Protecting the Capital Region Air Space
2012-12-11 By Robbin Laird
We recently interviewed General Jacoby the dual hatted NORTHCOM and NORAD Commander. This inteview will be published in the near future, and focuses upon the Arctic as a strategic challenge and opportunity.
But recent article in Air Force Magazine highlighted the role of one USAF unit in working with NORAD, which provides for the defense of the capital airspace.
As one who was in the Pentagon on 9/11, I certainly appreciate the efforts to protect our airspace from intruders.
The complexity of doing so is significant and involves both USAF guard units as well as USCG units as well.We discussed the USCG role in an earlier interview with Admiral Lee.As Admiral Lee, at the time Commander of the 5th District, headquartered in Portsmouth, VA, commented:
I do however have a unique mission up in the National Capital Region; a mission which none of the others have – Rotary Wing Air Intercept. In this capacity, I play a supporting role to the Northern Command (Northcom) by providing our MH-65D helos to intercept low and slow airborne intruders in the restricted air space around Washington DC. In short, we are part of the layered defense in the region, and we are extremely proud to be part of the interagency team that makes this all happen.
The Air Force Magazine article by Aaron M. U. Church highlights the role of the 121st Fighter Squadron, District of Columbia Air National Guard.
Today, the 121st Fighter Squadron boasts what is by far the busiest aerospace control alert (ACA) section in the United States. It scrambles, on average, more than once a day—more than 3,800 times since the 9/11 attacks.
Andrews is just one of 16 alert sites in the continental United States. However, the fighter force based there scrambles twice as often as all the other air defense units combined, said Lt. Col. Christopher Hardgrave, 121st FS alert commander.
The alert F-16s are just the most obvious layer of the National Capital Region (NCR) Integrated Air Defense System. This network also features radars, command and control systems, Coast Guard helicopters, laser warning elements, surveillance cameras, and Army surface-to-air missiles.
Because the airspace around Washington, D.C., is so crowded and critical to national security, reliance on this defense setup is a high-stakes affair. Making good use of it requires close interagency cooperation. That takes constant exercising and rehearsal.
Alert pilots routinely exercise every kind of relevant activity, from individual tactics to mass coordination of fighter operations.
Frequent practice scrambles have served to minimize response times. Since fighters normally go aloft in two-ship formations, they can skirmish with each other often to gain valuable experience in intercepting flying targets.In the real world, however, most unauthorized intrusions into restricted D.C. airspace are carried out accidentally by “low and slow” light civil aircraft. These are not easily simulated with fast fighter aircraft.
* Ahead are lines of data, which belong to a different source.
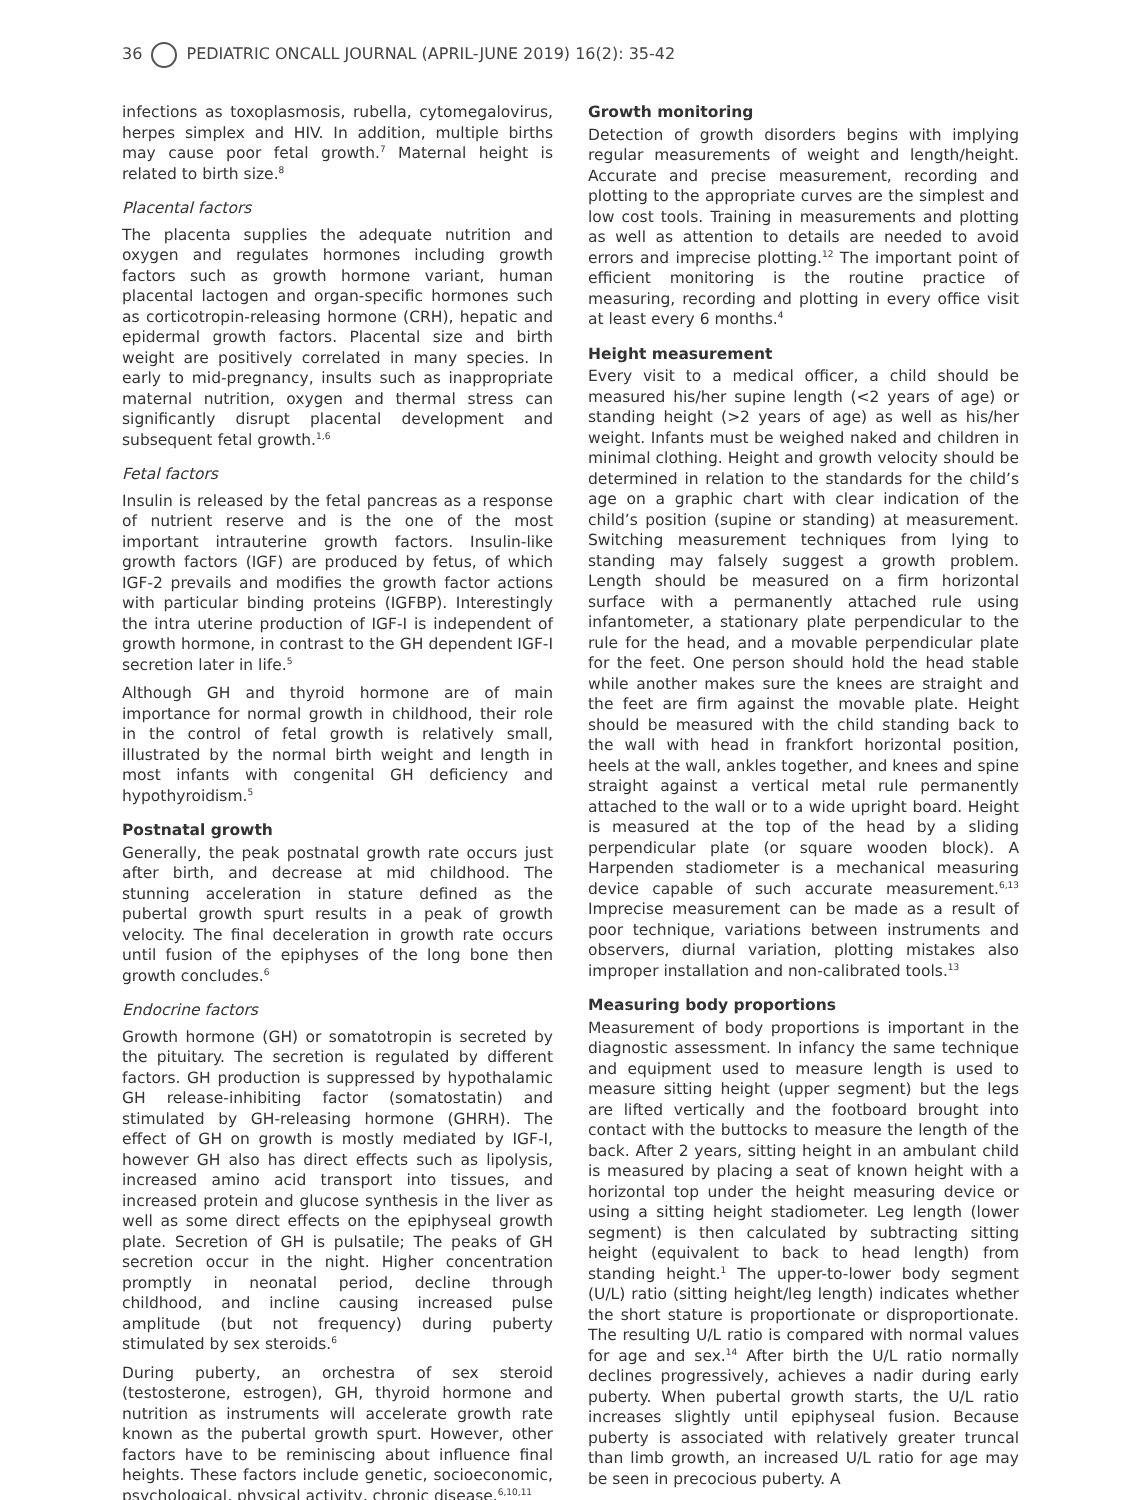36 PEDIATRIC ONCALL JOURNAL (APRIL-JUNE 2019) 16(2): 35-42
infections as toxoplasmosis, rubella, cytomegalovirus, herpes simplex and HIV. In addition, multiple births may cause poor fetal growth.<sup>7</sup> Maternal height is related to birth size.<sup>8</sup>
Placental factors
The placenta supplies the adequate nutrition and oxygen and regulates hormones including growth factors such as growth hormone variant, human placental lactogen and organ-specific hormones such as corticotropin-releasing hormone (CRH), hepatic and epidermal growth factors. Placental size and birth weight are positively correlated in many species. In early to mid-pregnancy, insults such as inappropriate maternal nutrition, oxygen and thermal stress can significantly disrupt placental development and subsequent fetal growth.<sup>1,6</sup>
Fetal factors
Insulin is released by the fetal pancreas as a response of nutrient reserve and is the one of the most important intrauterine growth factors. Insulin-like growth factors (IGF) are produced by fetus, of which IGF-2 prevails and modifies the growth factor actions with particular binding proteins (IGFBP). Interestingly the intra uterine production of IGF-I is independent of growth hormone, in contrast to the GH dependent IGF-I secretion later in life.<sup>5</sup>
Although GH and thyroid hormone are of main importance for normal growth in childhood, their role in the control of fetal growth is relatively small, illustrated by the normal birth weight and length in most infants with congenital GH deficiency and hypothyroidism.<sup>5</sup>
Postnatal growth
Generally, the peak postnatal growth rate occurs just after birth, and decrease at mid childhood. The stunning acceleration in stature defined as the pubertal growth spurt results in a peak of growth velocity. The final deceleration in growth rate occurs until fusion of the epiphyses of the long bone then growth concludes.<sup>6</sup>
Endocrine factors
Growth hormone (GH) or somatotropin is secreted by the pituitary. The secretion is regulated by different factors. GH production is suppressed by hypothalamic GH release-inhibiting factor (somatostatin) and stimulated by GH-releasing hormone (GHRH). The effect of GH on growth is mostly mediated by IGF-I, however GH also has direct effects such as lipolysis, increased amino acid transport into tissues, and increased protein and glucose synthesis in the liver as well as some direct effects on the epiphyseal growth plate. Secretion of GH is pulsatile; The peaks of GH secretion occur in the night. Higher concentration promptly in neonatal period, decline through childhood, and incline causing increased pulse amplitude (but not frequency) during puberty stimulated by sex steroids.<sup>6</sup>
During puberty, an orchestra of sex steroid (testosterone, estrogen), GH, thyroid hormone and nutrition as instruments will accelerate growth rate known as the pubertal growth spurt. However, other factors have to be reminiscing about influence final heights. These factors include genetic, socioeconomic, psychological, physical activity, chronic disease.<sup>6,10,11</sup>
Growth monitoring
Detection of growth disorders begins with implying regular measurements of weight and length/height. Accurate and precise measurement, recording and plotting to the appropriate curves are the simplest and low cost tools. Training in measurements and plotting as well as attention to details are needed to avoid errors and imprecise plotting.<sup>12</sup> The important point of efficient monitoring is the routine practice of measuring, recording and plotting in every office visit at least every 6 months.<sup>4</sup>
Height measurement
Every visit to a medical officer, a child should be measured his/her supine length (<2 years of age) or standing height (>2 years of age) as well as his/her weight. Infants must be weighed naked and children in minimal clothing. Height and growth velocity should be determined in relation to the standards for the child’s age on a graphic chart with clear indication of the child’s position (supine or standing) at measurement. Switching measurement techniques from lying to standing may falsely suggest a growth problem. Length should be measured on a firm horizontal surface with a permanently attached rule using infantometer, a stationary plate perpendicular to the rule for the head, and a movable perpendicular plate for the feet. One person should hold the head stable while another makes sure the knees are straight and the feet are firm against the movable plate. Height should be measured with the child standing back to the wall with head in frankfort horizontal position, heels at the wall, ankles together, and knees and spine straight against a vertical metal rule permanently attached to the wall or to a wide upright board. Height is measured at the top of the head by a sliding perpendicular plate (or square wooden block). A Harpenden stadiometer is a mechanical measuring device capable of such accurate measurement.<sup>6,13</sup> Imprecise measurement can be made as a result of poor technique, variations between instruments and observers, diurnal variation, plotting mistakes also improper installation and non-calibrated tools.<sup>13</sup>
Measuring body proportions
Measurement of body proportions is important in the diagnostic assessment. In infancy the same technique and equipment used to measure length is used to measure sitting height (upper segment) but the legs are lifted vertically and the footboard brought into contact with the buttocks to measure the length of the back. After 2 years, sitting height in an ambulant child is measured by placing a seat of known height with a horizontal top under the height measuring device or using a sitting height stadiometer. Leg length (lower segment) is then calculated by subtracting sitting height (equivalent to back to head length) from standing height.<sup>1</sup> The upper-to-lower body segment (U/L) ratio (sitting height/leg length) indicates whether the short stature is proportionate or disproportionate. The resulting U/L ratio is compared with normal values for age and sex.<sup>14</sup> After birth the U/L ratio normally declines progressively, achieves a nadir during early puberty. When pubertal growth starts, the U/L ratio increases slightly until epiphyseal fusion. Because puberty is associated with relatively greater truncal than limb growth, an increased U/L ratio for age may be seen in precocious puberty. A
For more realistic training, the F-16s regularly fly against light aircraft, usually single-engine prop-driven Cessna 182s flown by pilots of the Civil Air Patrol. These Fertile Keynote exercises are staged twice each month. Ground controllers from the Eastern Air Defense Sector of NORAD guide the fighters to intercept. The activity also requires fighter coordination with the local civilian air traffic control system.
Each month NORAD hosts Falcon Virgo, a dead-of-night, live-fly exercise against multiple targets over Washington, D.C., and its environs. These exercises draw together the full command cast: the NCR Coordination Center, Joint Air Defense Operations Center, NORAD’s Eastern Air Defense Sector controllers, and more.
Falcon Virgo allows fighter pilots to practice their roles in complex scenarios—for example, the receiving of intercept handoffs from Coast Guard MH-65 helicopters or the interception of jet targets with the aid of night vision goggles.
Explained Lt. Col. Timothy Madden, 113th Operations Group commander: “It’s a building block approach. From the practice scrambles, to the Fertile Keynotes, to the Falcon Virgos, … each layer brings more players in. … [and] stresses different parts of the system.”
The goal is to make sure coordination will be close and seamless. “It’s a no-fail mission, so we have to make sure we’re ready,” he said.